Dataset extract:

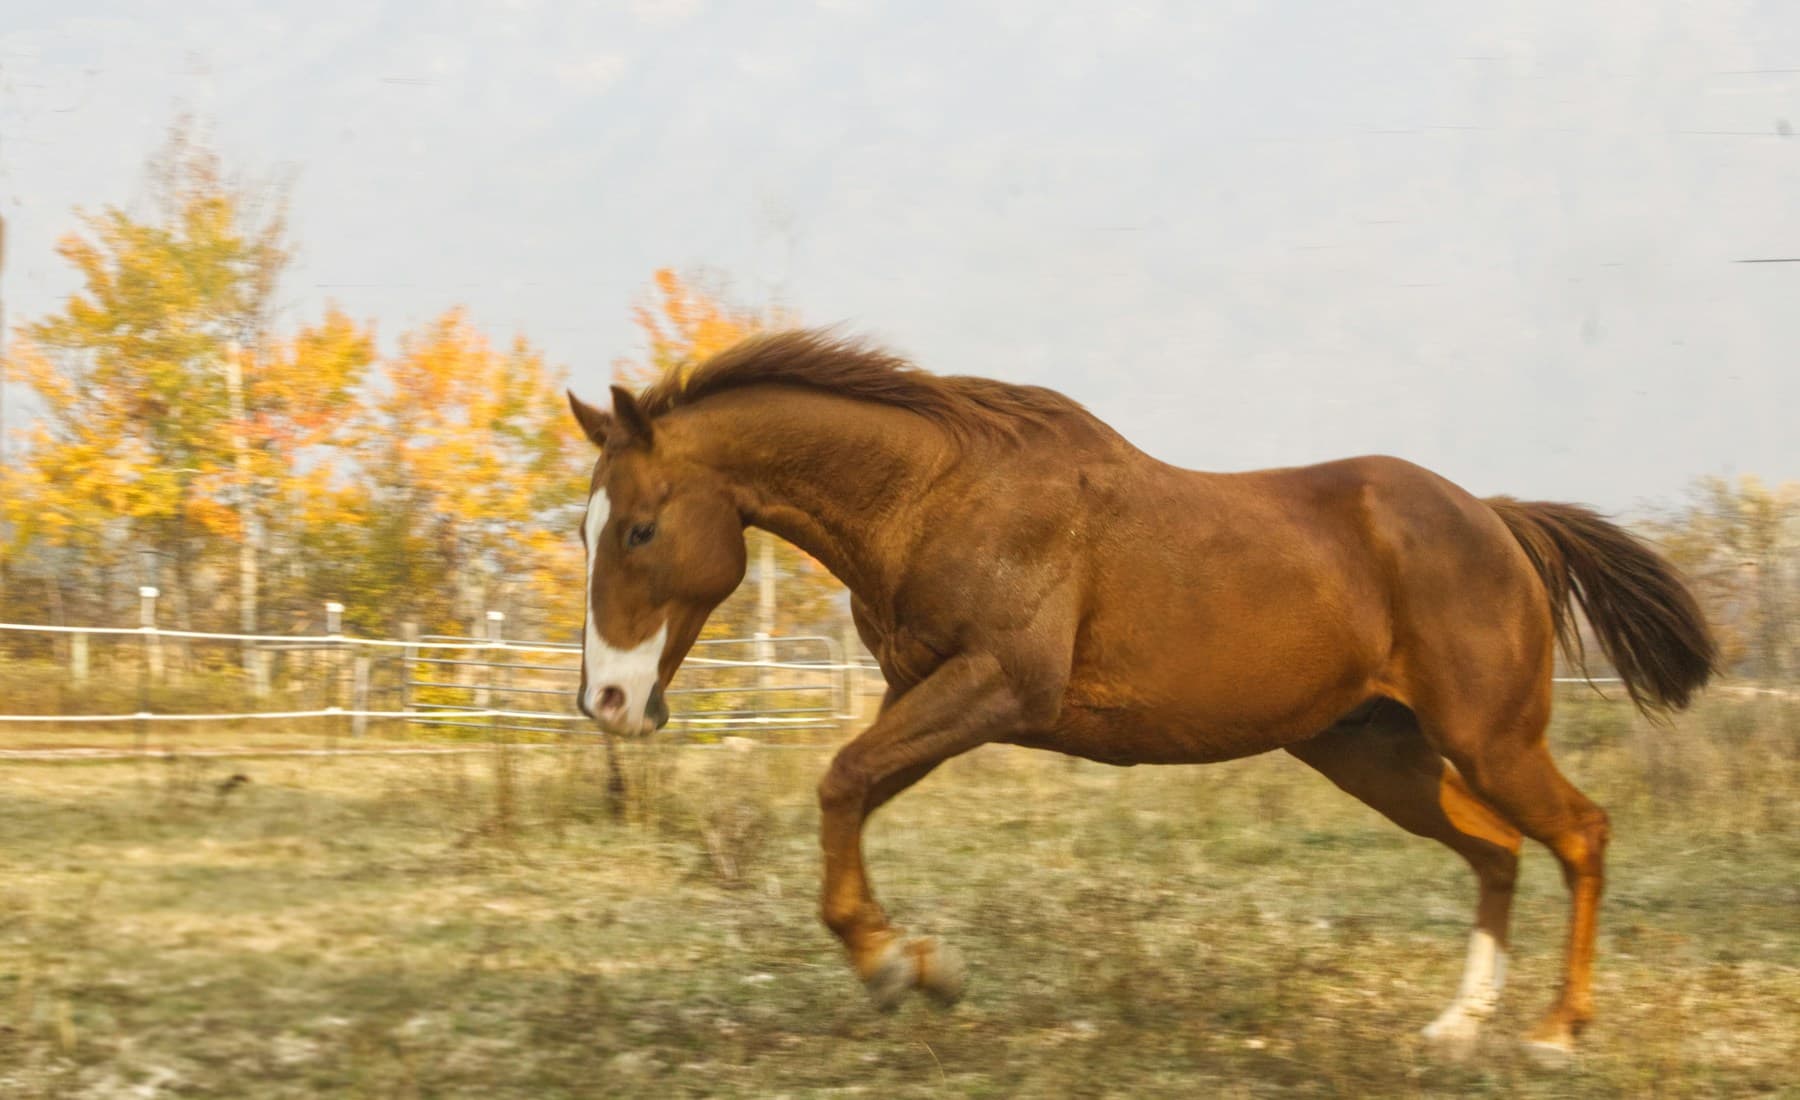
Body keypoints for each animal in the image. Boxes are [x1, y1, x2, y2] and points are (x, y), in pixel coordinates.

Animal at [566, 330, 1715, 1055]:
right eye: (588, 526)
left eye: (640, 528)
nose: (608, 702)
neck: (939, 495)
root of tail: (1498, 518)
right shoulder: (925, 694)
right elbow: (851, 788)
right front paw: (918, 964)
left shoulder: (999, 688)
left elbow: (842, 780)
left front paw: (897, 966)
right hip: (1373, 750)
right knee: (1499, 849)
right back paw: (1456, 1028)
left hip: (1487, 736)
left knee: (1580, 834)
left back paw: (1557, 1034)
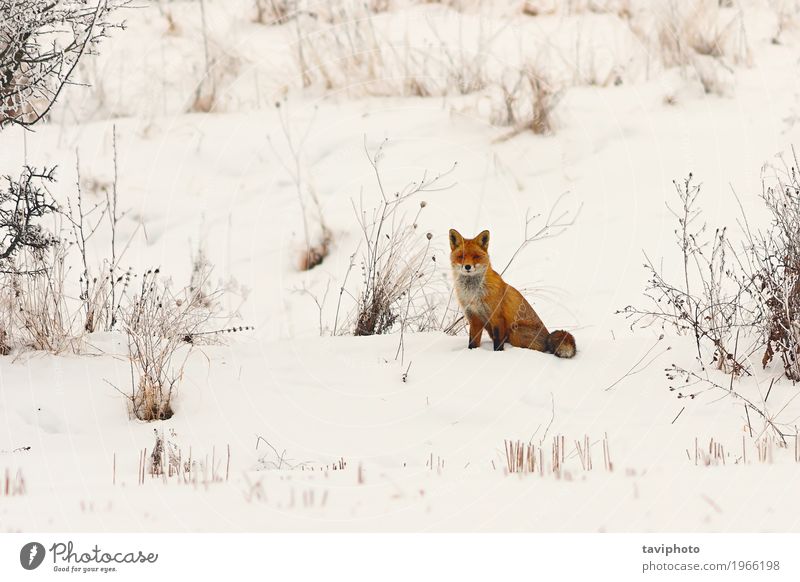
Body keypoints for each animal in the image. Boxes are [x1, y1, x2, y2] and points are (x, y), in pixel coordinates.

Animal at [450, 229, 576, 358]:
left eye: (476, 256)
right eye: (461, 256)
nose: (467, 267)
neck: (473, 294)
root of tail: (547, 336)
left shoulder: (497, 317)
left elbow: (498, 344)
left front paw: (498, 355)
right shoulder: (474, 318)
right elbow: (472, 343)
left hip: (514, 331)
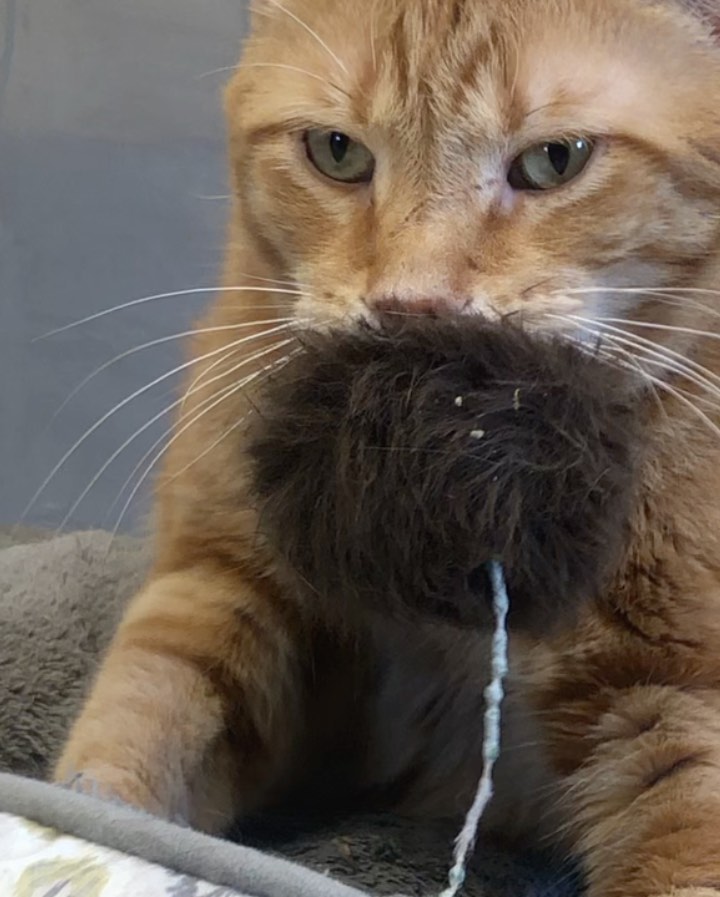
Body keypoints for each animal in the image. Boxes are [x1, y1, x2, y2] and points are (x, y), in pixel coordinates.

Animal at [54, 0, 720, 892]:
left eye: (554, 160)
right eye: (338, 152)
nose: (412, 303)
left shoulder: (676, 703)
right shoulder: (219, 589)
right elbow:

Assignment: Could you print the listing above exactly, without the pictures?

Reply to the task:
Body keypoints for each animal in the image. Boxes are [x1, y1, x2, y2] and points are (x, y), in pixel coordinates.

Animal at [566, 330, 1715, 1055]:
right eye: (588, 526)
left eye: (640, 528)
nose: (608, 702)
neck: (939, 495)
root of tail: (1498, 518)
right shoulder: (925, 694)
right elbow: (851, 788)
right front paw: (918, 964)
left shoulder: (999, 688)
left elbow: (842, 780)
left front paw: (897, 966)
right hip: (1373, 750)
right knee: (1499, 849)
right back paw: (1456, 1028)
left hip: (1487, 736)
left knee: (1580, 834)
left back paw: (1557, 1034)
Body keypoints for each animal in the image. Boxes are [x1, y1, x2, y2] and points are (x, y), in pixel coordinates.

Animal at [450, 229, 576, 358]:
left eye: (476, 256)
right eye: (461, 256)
nose: (467, 267)
neck: (473, 294)
root of tail: (547, 336)
left shoulder: (497, 317)
left elbow: (498, 344)
left front paw: (498, 355)
right shoulder: (474, 318)
right elbow: (472, 343)
left hip: (514, 331)
Body keypoints for each animal in the image. Boxes are [x1, y1, x2, y2] and points are (x, y), in pixel coordinates.

Animal at [54, 0, 720, 892]:
left eye: (554, 160)
right eye: (338, 152)
nose: (412, 303)
left shoulder: (676, 703)
right shoulder: (219, 589)
right elbow:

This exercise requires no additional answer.